Data provided:
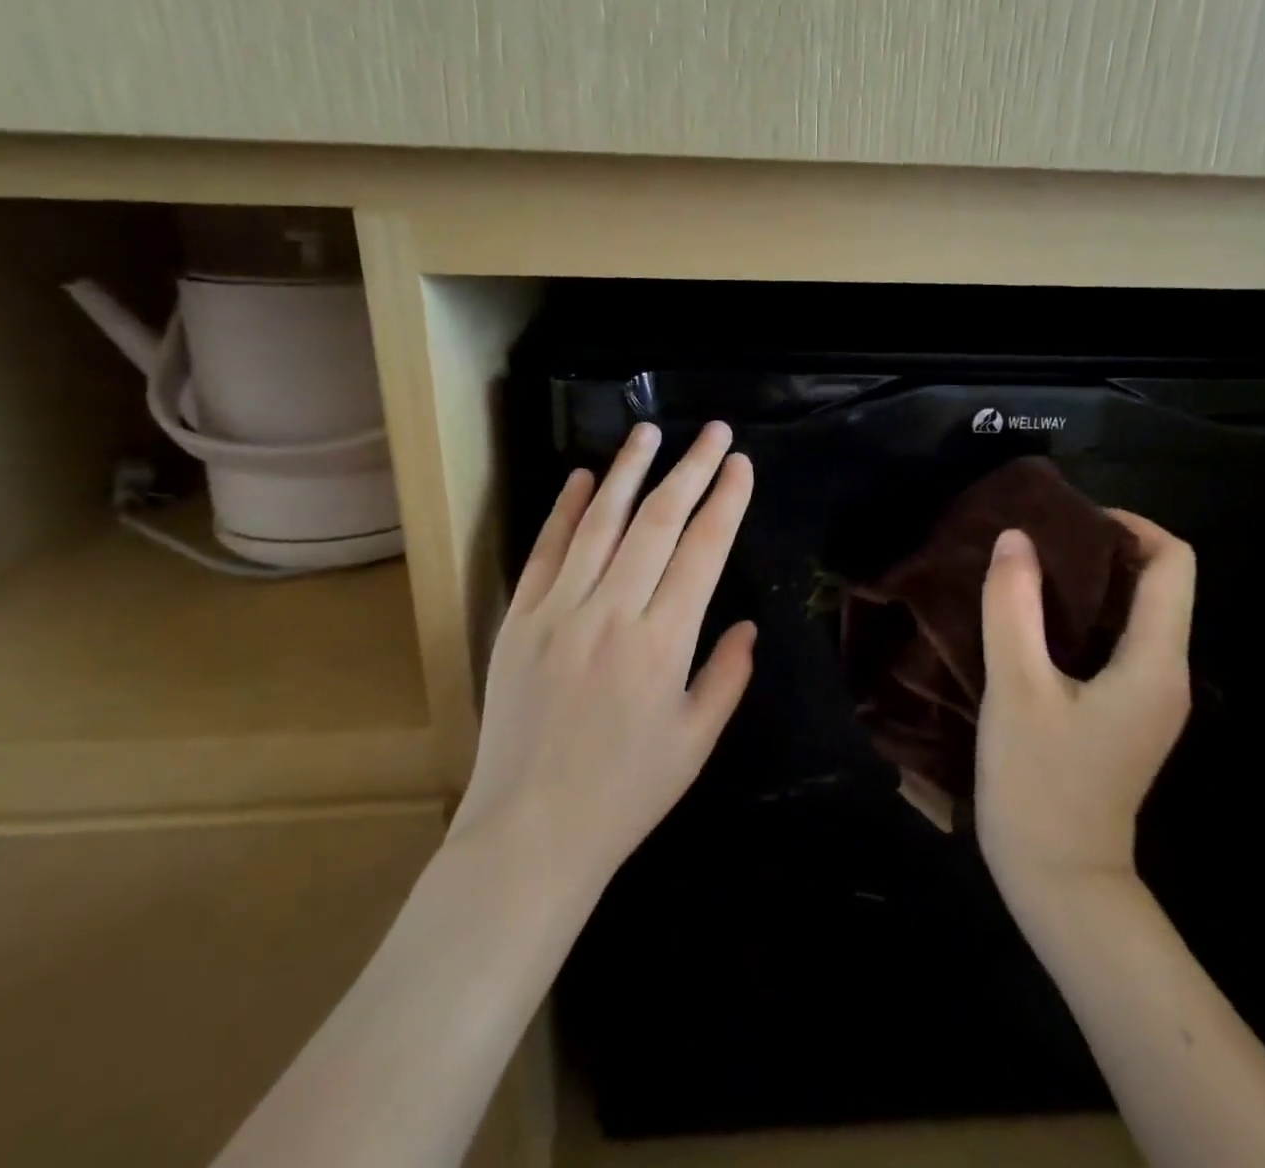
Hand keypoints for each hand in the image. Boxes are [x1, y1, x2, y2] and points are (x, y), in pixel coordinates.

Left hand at [451, 422, 755, 891]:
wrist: (530, 834)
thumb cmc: (626, 793)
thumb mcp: (696, 741)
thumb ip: (727, 676)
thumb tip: (746, 625)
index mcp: (663, 643)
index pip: (703, 551)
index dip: (726, 502)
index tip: (742, 465)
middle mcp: (612, 613)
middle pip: (658, 522)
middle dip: (691, 469)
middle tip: (714, 431)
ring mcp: (558, 611)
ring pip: (600, 523)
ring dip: (628, 471)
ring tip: (649, 431)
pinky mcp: (519, 620)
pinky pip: (545, 552)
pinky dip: (566, 510)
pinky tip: (585, 478)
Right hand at [974, 511, 1195, 910]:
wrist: (1060, 881)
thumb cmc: (1040, 783)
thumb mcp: (1016, 688)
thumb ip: (1014, 607)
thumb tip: (1016, 538)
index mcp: (1155, 662)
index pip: (1173, 564)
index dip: (1129, 525)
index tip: (1068, 518)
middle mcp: (1167, 674)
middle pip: (1156, 584)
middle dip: (1101, 548)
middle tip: (1036, 537)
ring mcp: (1149, 698)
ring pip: (1133, 614)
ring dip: (1087, 583)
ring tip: (1027, 568)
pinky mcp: (1125, 715)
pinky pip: (1115, 643)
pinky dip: (1080, 617)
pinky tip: (1032, 619)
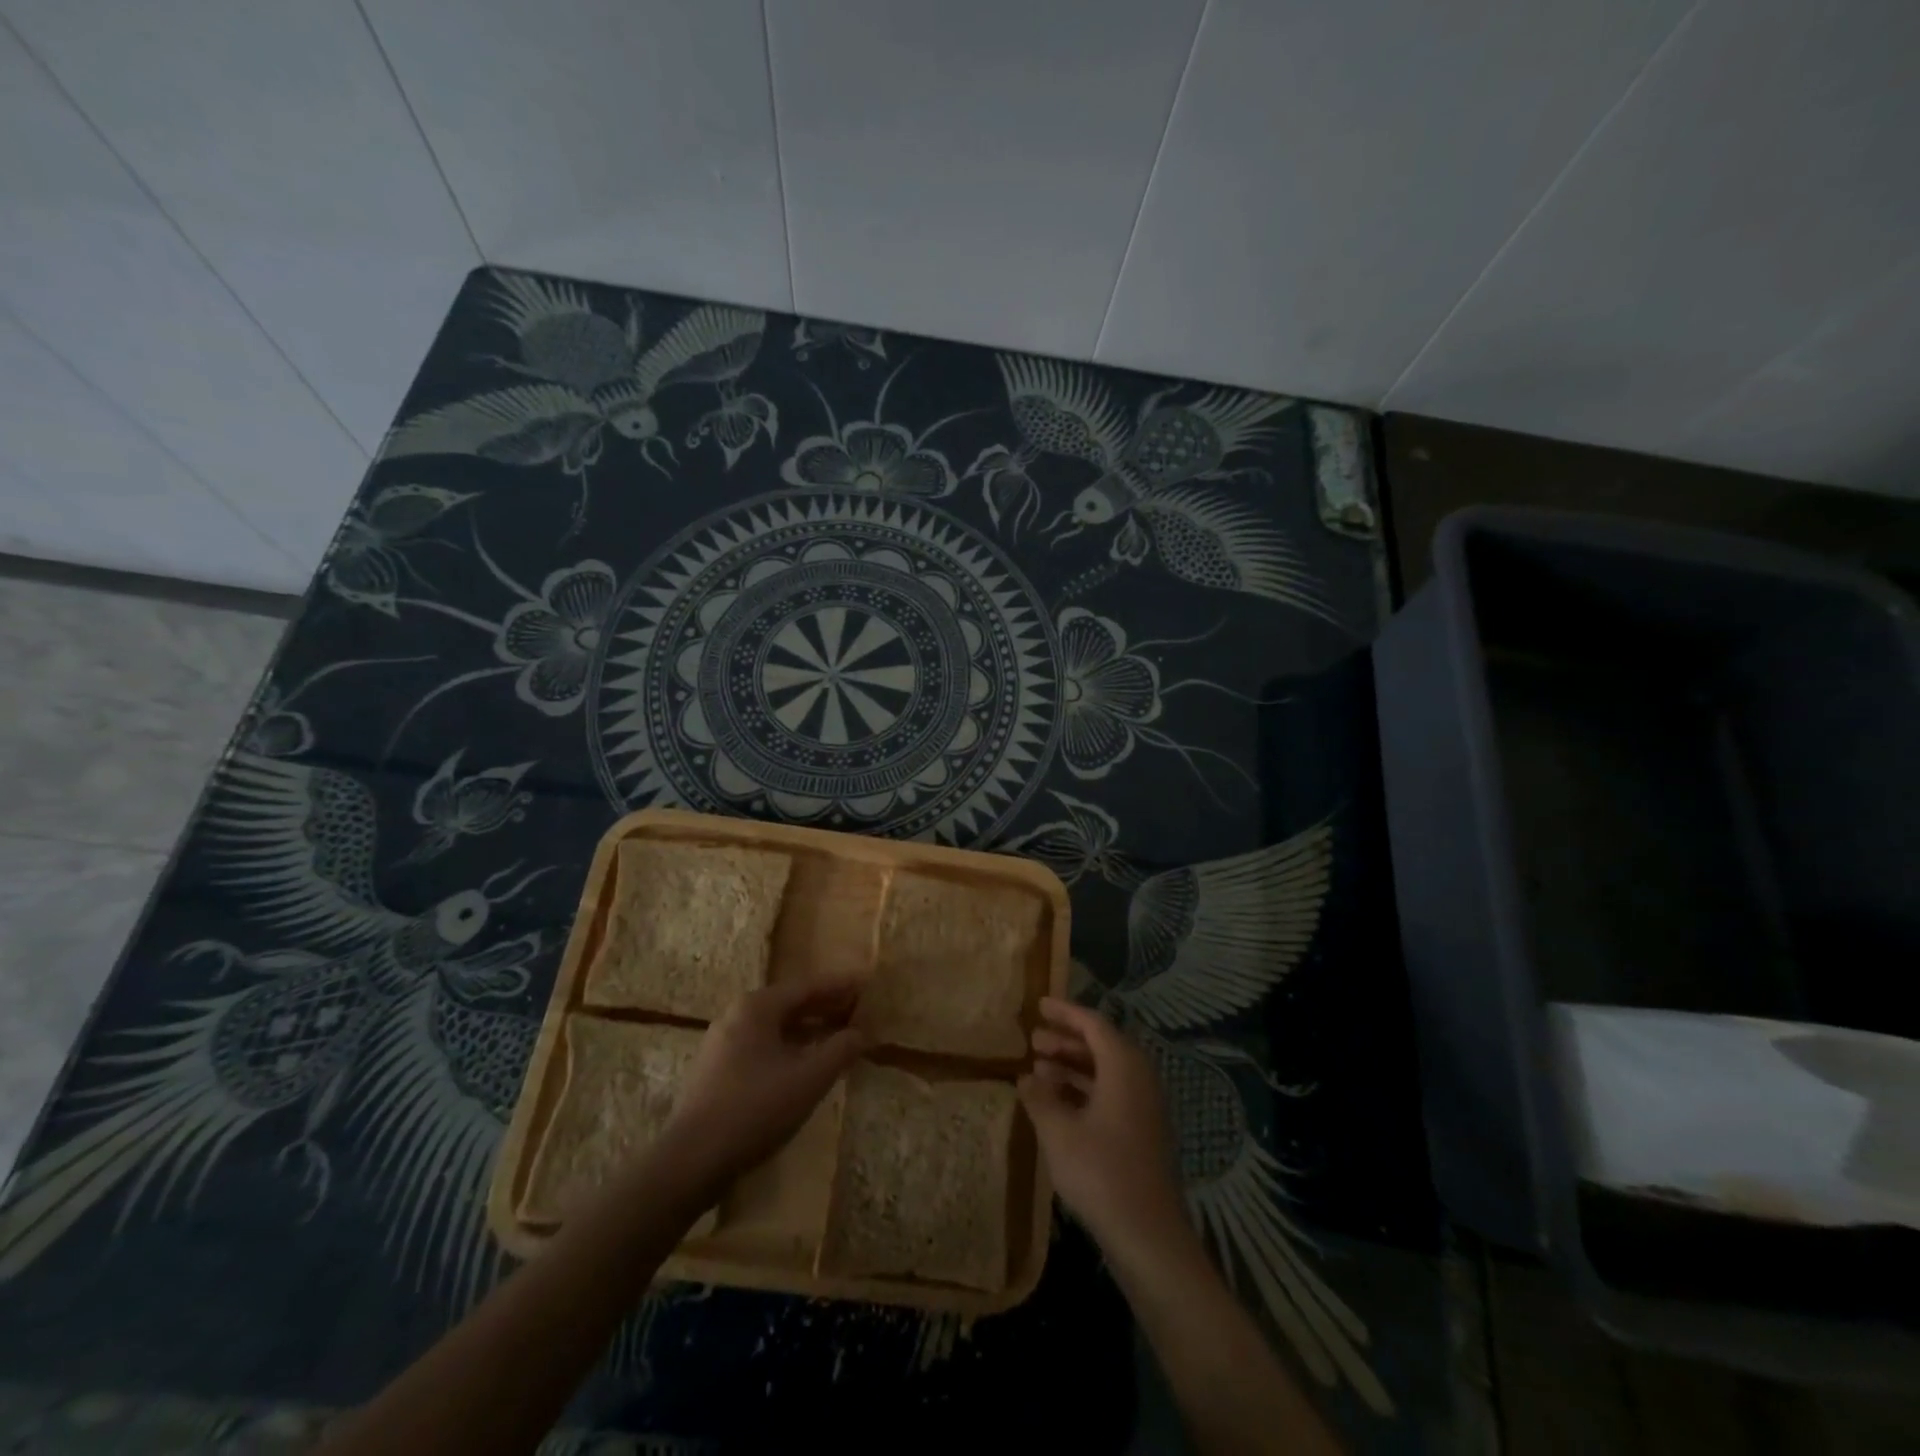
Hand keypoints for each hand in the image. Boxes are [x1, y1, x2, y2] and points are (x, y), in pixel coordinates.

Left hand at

Aim of the exercise:
Please say how many lines of the listing hold the string "hand", answering with the number alone.

Task solution:
5